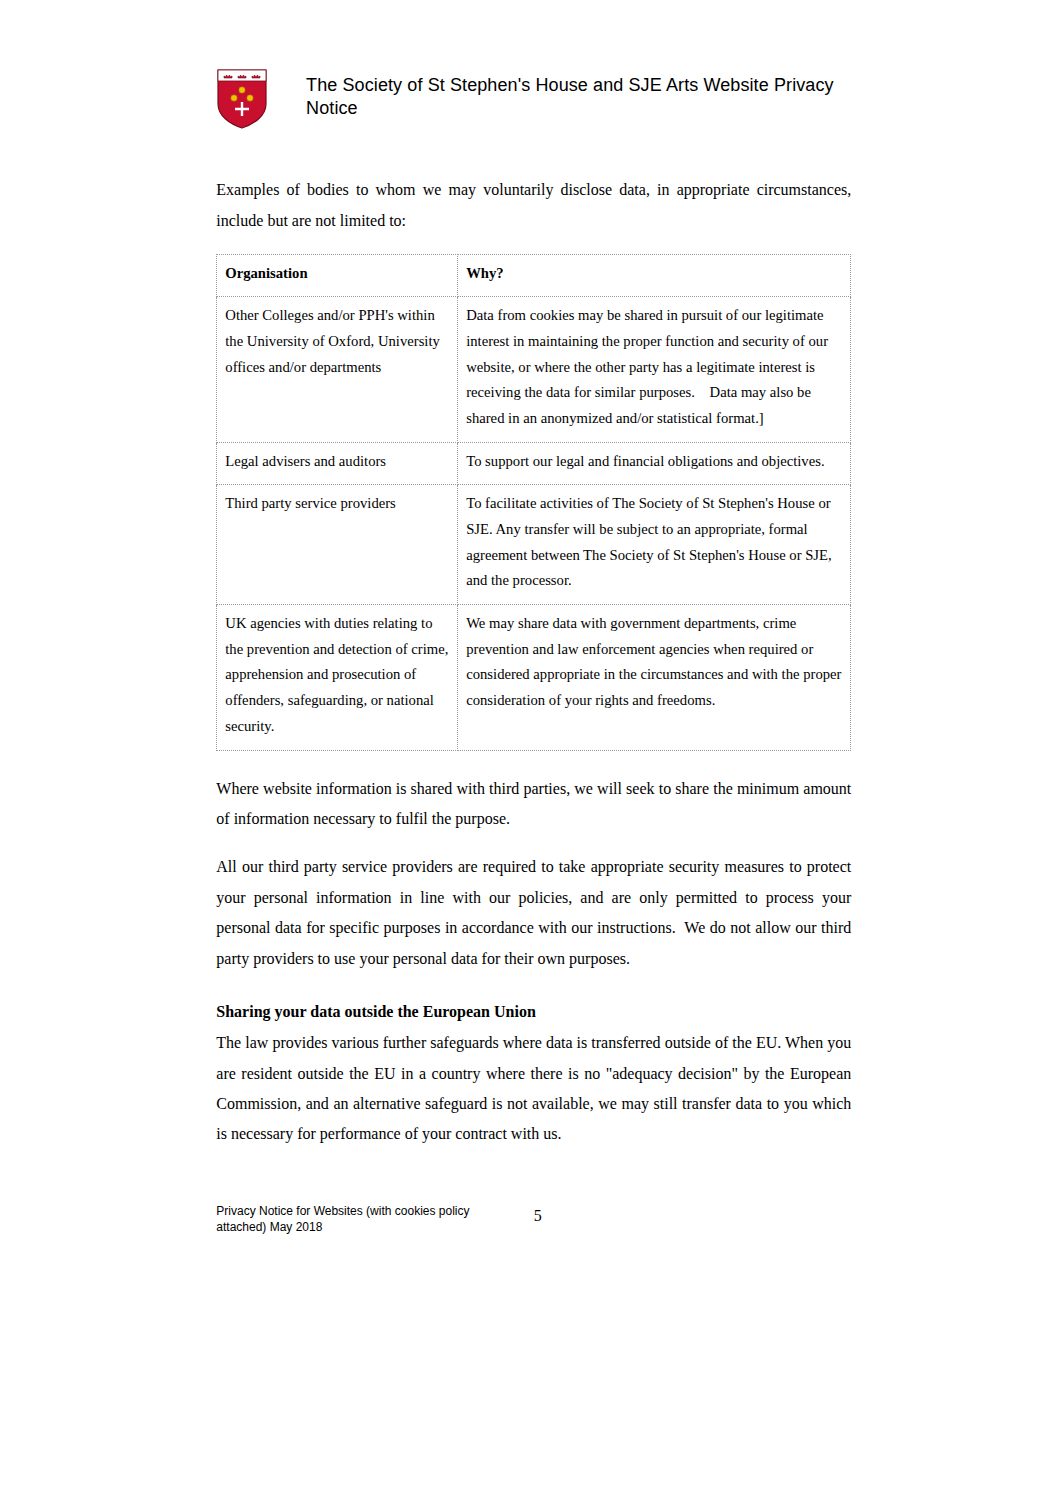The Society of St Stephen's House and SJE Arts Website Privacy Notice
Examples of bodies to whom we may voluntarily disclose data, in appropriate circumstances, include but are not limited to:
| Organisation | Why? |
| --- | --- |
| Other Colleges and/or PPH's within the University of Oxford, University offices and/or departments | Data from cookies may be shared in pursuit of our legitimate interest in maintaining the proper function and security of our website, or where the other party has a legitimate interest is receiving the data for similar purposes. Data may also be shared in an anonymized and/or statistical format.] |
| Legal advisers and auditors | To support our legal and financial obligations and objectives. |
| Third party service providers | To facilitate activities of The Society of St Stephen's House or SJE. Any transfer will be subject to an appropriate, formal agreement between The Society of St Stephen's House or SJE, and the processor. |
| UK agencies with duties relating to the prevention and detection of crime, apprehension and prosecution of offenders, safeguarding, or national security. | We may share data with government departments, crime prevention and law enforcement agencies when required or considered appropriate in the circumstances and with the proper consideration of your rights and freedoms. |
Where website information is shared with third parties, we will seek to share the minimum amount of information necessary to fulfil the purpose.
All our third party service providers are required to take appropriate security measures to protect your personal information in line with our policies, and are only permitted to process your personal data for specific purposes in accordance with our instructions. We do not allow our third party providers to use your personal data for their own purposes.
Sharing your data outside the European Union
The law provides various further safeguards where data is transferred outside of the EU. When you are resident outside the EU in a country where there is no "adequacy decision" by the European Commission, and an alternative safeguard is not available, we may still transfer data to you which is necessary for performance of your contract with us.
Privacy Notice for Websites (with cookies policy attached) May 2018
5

######

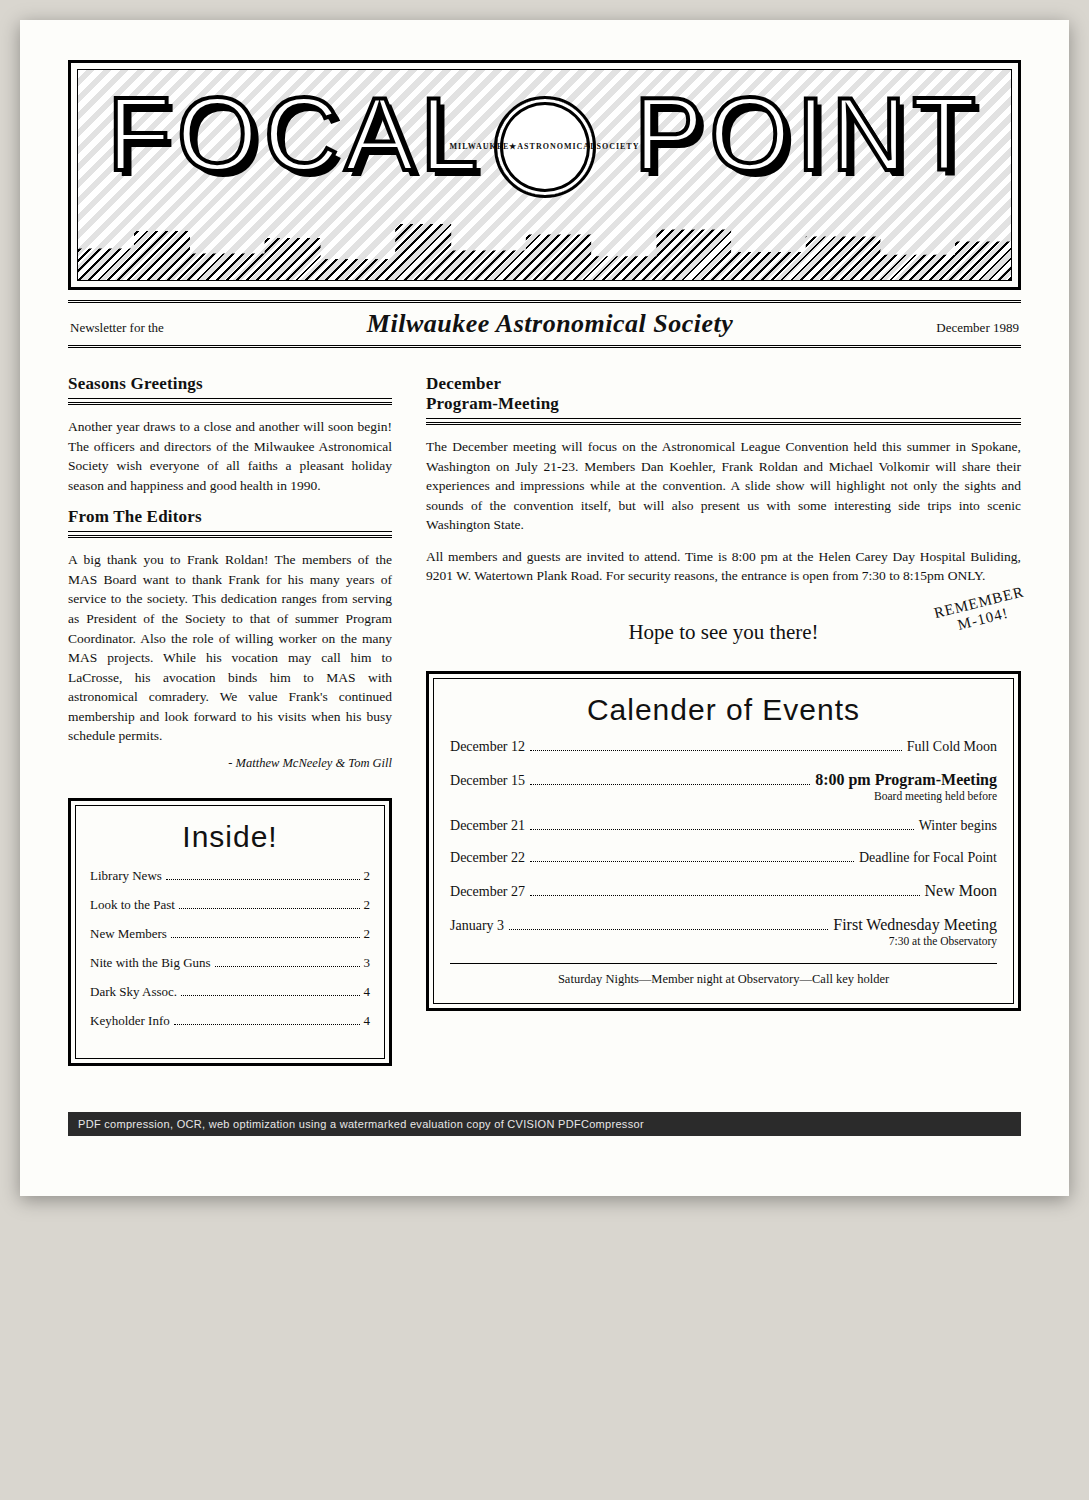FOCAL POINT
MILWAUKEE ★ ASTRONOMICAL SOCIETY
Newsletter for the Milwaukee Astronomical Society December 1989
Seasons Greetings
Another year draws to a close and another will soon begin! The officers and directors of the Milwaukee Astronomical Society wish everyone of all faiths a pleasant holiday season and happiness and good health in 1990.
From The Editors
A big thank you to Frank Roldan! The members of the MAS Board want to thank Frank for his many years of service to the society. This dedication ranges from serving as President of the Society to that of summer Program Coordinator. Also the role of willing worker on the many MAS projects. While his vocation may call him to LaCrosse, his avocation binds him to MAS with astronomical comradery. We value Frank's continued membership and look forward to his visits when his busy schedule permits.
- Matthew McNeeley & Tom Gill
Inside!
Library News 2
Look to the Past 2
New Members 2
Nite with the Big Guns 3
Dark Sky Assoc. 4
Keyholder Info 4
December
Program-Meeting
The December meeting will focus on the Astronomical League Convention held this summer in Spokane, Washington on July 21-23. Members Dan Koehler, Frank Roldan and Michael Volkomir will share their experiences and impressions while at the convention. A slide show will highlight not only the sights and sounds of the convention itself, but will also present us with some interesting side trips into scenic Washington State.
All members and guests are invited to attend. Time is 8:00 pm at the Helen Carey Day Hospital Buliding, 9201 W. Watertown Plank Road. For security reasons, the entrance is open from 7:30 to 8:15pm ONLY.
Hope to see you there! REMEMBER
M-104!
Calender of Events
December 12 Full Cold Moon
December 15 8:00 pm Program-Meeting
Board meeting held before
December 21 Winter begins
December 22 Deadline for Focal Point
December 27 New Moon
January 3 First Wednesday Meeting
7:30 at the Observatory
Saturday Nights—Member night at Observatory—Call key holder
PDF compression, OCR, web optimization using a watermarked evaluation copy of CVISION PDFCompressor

######

(What to do) From the entries above, restate word for word the lines from the line containing "MILWAUKEE ★ ASTRONOMICAL SOCIETY" to the line containing "The December meeting", both ends included, and nothing more.

(Answer for this exercise)
MILWAUKEE ★ ASTRONOMICAL SOCIETY
Newsletter for the Milwaukee Astronomical Society December 1989
Seasons Greetings
Another year draws to a close and another will soon begin! The officers and directors of the Milwaukee Astronomical Society wish everyone of all faiths a pleasant holiday season and happiness and good health in 1990.
From The Editors
A big thank you to Frank Roldan! The members of the MAS Board want to thank Frank for his many years of service to the society. This dedication ranges from serving as President of the Society to that of summer Program Coordinator. Also the role of willing worker on the many MAS projects. While his vocation may call him to LaCrosse, his avocation binds him to MAS with astronomical comradery. We value Frank's continued membership and look forward to his visits when his busy schedule permits.
- Matthew McNeeley & Tom Gill
Inside!
Library News 2
Look to the Past 2
New Members 2
Nite with the Big Guns 3
Dark Sky Assoc. 4
Keyholder Info 4
December
Program-Meeting
The December meeting will focus on the Astronomical League Convention held this summer in Spokane, Washington on July 21-23. Members Dan Koehler, Frank Roldan and Michael Volkomir will share their experiences and impressions while at the convention. A slide show will highlight not only the sights and sounds of the convention itself, but will also present us with some interesting side trips into scenic Washington State.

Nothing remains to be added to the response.